«Les Romains ont-ils inventé le blanchiment anal?»
Si vous n'avez jamais osé poser cette question, c'est probablement que vous n'avez jamais eu accès à un docteur en archéologie de l'Université de Cambridge capable de (et surtout disposé à) vous répondre. Philomena Cunk a eu cette chance. Grâce au créateur de la série Black Mirror, Charlie Brooker. Et, aujourd'hui, grâce à Netflix.
Cette nouvelle fusée parodique se nomme Planète Cunk. Un faux documentaire, diffusé initialement sur la BBC, qui prétend pouvoir retracer l'Histoire de l'humanité en cinq épisodes de trente minutes. On vous voit les instituteurs jaloux, les comploteurs aux aguets et les feignasses qui sortent le popcorn. Mais ne rêvez pas trop vite. Car si tout y passe, c'est à la vitesse d'une misérable vidéo TikTok. Des premiers humains à la Seconde Guerre mondiale, de Platon à la bombe atomique, du christianisme aux pharaons, sans oublier un détour par le «president/pin-up John Fucking Kennedy».
Pauvres historiens, archéologues, géographes, philosophes et professeurs dépêchés devant les caméras de ce génie de la satire anglaise. Les voilà tous nettoyés de leur prestigieuse naphtaline universitaire pour subir les questions connes et les affirmations crânement erronées d'une «journaliste» défoncée à l'inculture.
Dans ce «mockumentaire» construit comme un véritable documentaire de la télévision britannique, la «journaliste» Cunk (qu'on pourrait traduire par «se planter» en français) nous emmène d'Athènes à Washington et du Caire à l'Amérique du Sud, pour nous raconter les plus grands moments de notre civilisation. En attrapant régulièrement de véritables experts par le QI. C'est hilarant et admirablement écrit. Un peu comme si on avait trempé l'excellent David Castello-Lopez (qu'on a pu croiser chez nos Vincent nationaux) dans un bol de sauce Worcestershire.
Philomena ne sait pas grand-chose, mais déploie toute son ignorance avec un aplomb que l'on peut croiser (trop) fréquemment au détour d'une publication Facebook. Elle est filmée comme il faut manifestement le faire aujourd'hui: constamment. Une sorte de blogueuse cupcake dans la peau d'une grande reporter. Le ton est grave, l'air blasé et le regard bovin. Figurez-vous par exemple que si «les premiers Hommes ont commencé à manger des plantes, c'est parce que c’était plus facile à chasser qu’une vache».
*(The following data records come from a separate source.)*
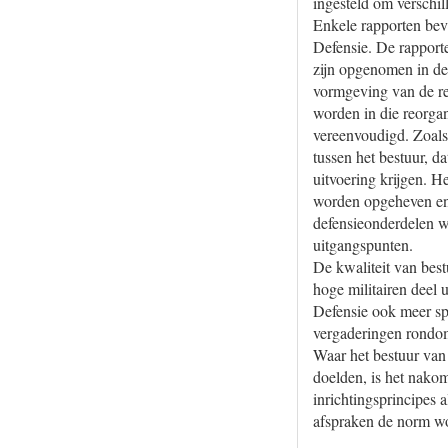
ingesteld om verschil
Enkele rapporten beva
Defensie. De rapporte
zijn opgenomen in de
vormgeving van de reo
worden in die reorgan
vereenvoudigd. Zoals
tussen het bestuur, d
uitvoering krijgen. He
worden opgeheven en 
defensieonderdelen w
uitgangspunten.
De kwaliteit van best
hoge militairen deel 
Defensie ook meer sp
vergaderingen rondo
Waar het bestuur van 
doelden, is het nakom
inrichtingsprincipes a
afspraken de norm wo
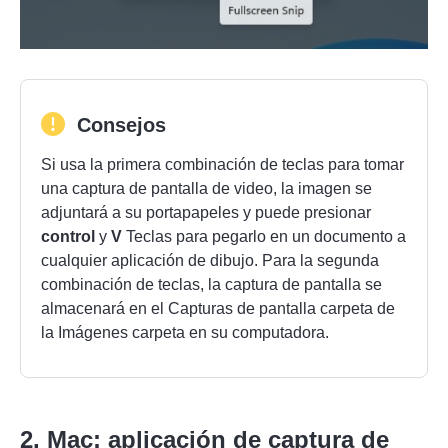
Consejos
Si usa la primera combinación de teclas para tomar
una captura de pantalla de video, la imagen se
adjuntará a su portapapeles y puede presionar
control
y
V
Teclas para pegarlo en un documento a
cualquier aplicación de dibujo. Para la segunda
combinación de teclas, la captura de pantalla se
almacenará en el
Capturas de pantalla
carpeta de
la
Imágenes
carpeta en su computadora.
2. Mac: aplicación de captura de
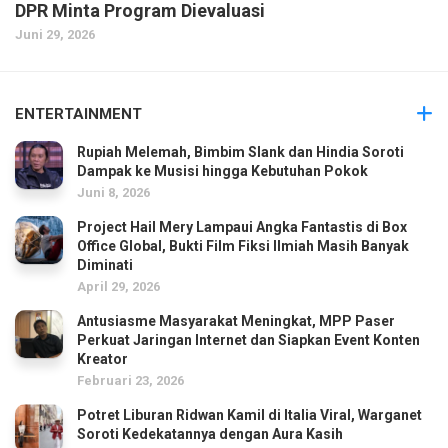
DPR Minta Program Dievaluasi
Juni 29, 2026
ENTERTAINMENT
Rupiah Melemah, Bimbim Slank dan Hindia Soroti
Dampak ke Musisi hingga Kebutuhan Pokok
Juni 8, 2026
Project Hail Mery Lampaui Angka Fantastis di Box
Office Global, Bukti Film Fiksi Ilmiah Masih Banyak
Diminati
April 29, 2026
Antusiasme Masyarakat Meningkat, MPP Paser
Perkuat Jaringan Internet dan Siapkan Event Konten
Kreator
Februari 23, 2026
Potret Liburan Ridwan Kamil di Italia Viral, Warganet
Soroti Kedekatannya dengan Aura Kasih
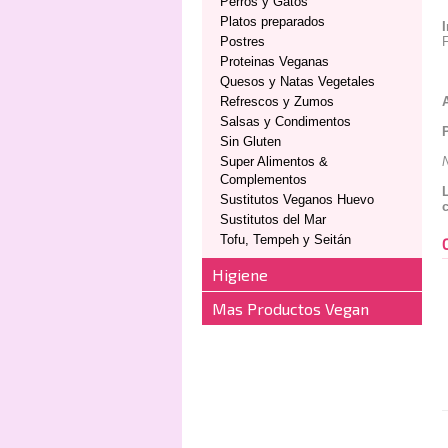
Perros y Gatos
Platos preparados
Postres
F
Proteinas Veganas
Quesos y Natas Vegetales
Refrescos y Zumos
Salsas y Condimentos
Sin Gluten
Super Alimentos &
N
Complementos
Sustitutos Veganos Huevo
Sustitutos del Mar
Tofu, Tempeh y Seitán
Higiene
Mas Productos Vegan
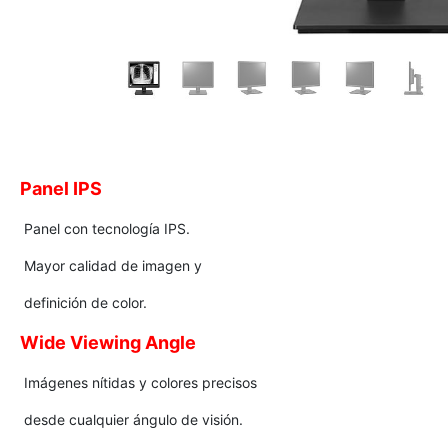
Panel IPS
Panel con tecnología IPS.
Mayor calidad de imagen y
definición de color.
Wide Viewing Angle
Imágenes nítidas y colores precisos
desde cualquier ángulo de visión.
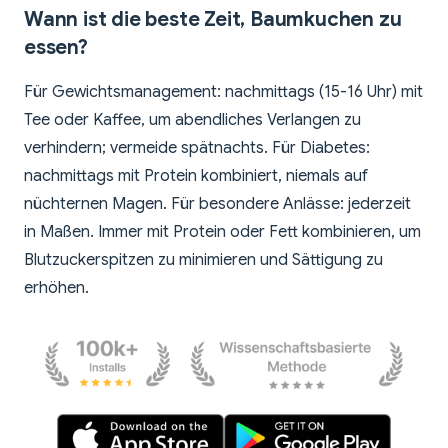
Wann ist die beste Zeit, Baumkuchen zu
essen?
Für Gewichtsmanagement: nachmittags (15-16 Uhr) mit
Tee oder Kaffee, um abendliches Verlangen zu
verhindern; vermeide spätnachts. Für Diabetes:
nachmittags mit Protein kombiniert, niemals auf
nüchternen Magen. Für besondere Anlässe: jederzeit
in Maßen. Immer mit Protein oder Fett kombinieren, um
Blutzuckerspitzen zu minimieren und Sättigung zu
erhöhen.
Dans la bouche de Philomena Cunk, des questions faussement ingénues, aussi. Il n'y a d'ailleurs pas de questions bêtes, paraît-il. En journalisme comme à l'école. «Si les pyramides sont construites en triangle, c'était pour empêcher les SDF de dormir dessus?» Le plus sérieusement du monde, l'égyptologue Joyce Anne Tyldesley lui apprend qu'il n'y «avait pas tant de SDF en Egypte, à l'époque». Que «les gens s'entraidaient beaucoup».
Laissez Cunk trente secondes avec un expert et ce dernier saura aussi revoir sa copie. Du moins son lexique, ses réponses toutes faites mais aussi, c'est peut-être le plus important: ses silences et ses lacunes. A l'air de l'information en continu, des drames gonflés à l'angoisse, du toutologue narcissique et de l'influenceur malhonnête, c'est miraculeux d'entendre un scientifique dire qu'il ne sait pas. Qu'on ne sait pas. Que la science ne sait pas.
D'ailleurs, l'éminent docteur en archéologie Nigel Spivey n'a «aucune idée» si les Romains ont bel et bien inventé «l'idée de se blanchir le cul». Cette séquence, tirée du premier épisode, fait furieusement penser aux interviews Fast & Curious de Konbini. La journaliste aligne les questions en mimant des alarmes sonores désapprobatrices et Spivey doit répondre vite et peu, littéralement décontenancé.
Divertir d'abord, informer ensuite.
Philomena Cunk rivalise également d'affirmations loufoques qui cachent en réalité un regard féroce sur notre suffisance d'humains modernes. Et c'est souvent délicieux: «L’Empire chinois était un centre de créativité et de pensée philosophique, retranscrites des siècles avant la sortie du tube techno belge Pump up the Jam».
Philomena Cunk n'est autre que le double maléfique de Diane Morgan, une comédienne et humoriste britannique qui a trouvé sa voie dans les pattes de son mentor de toujours, le créateur de Planète Cunk. Si elle n'apparaît pas dans Black Mirror, elle a en revanche donné naissance à son personnage dans les premiers courts-métrages satiriques du fameux Charlie Brooker.
En 2018, elle déboule pour la première fois en long format sur la BBC et déjà sous l'égide de Brooker, avec Cunk on Britain. Elle racontait l'Angleterre comme elle se demande aujourd'hui s'il ne faudrait pas se contenter de deux réseaux sociaux. «L'un pour ceux qui ont raison, l'autre pour ceux qui ont tort.»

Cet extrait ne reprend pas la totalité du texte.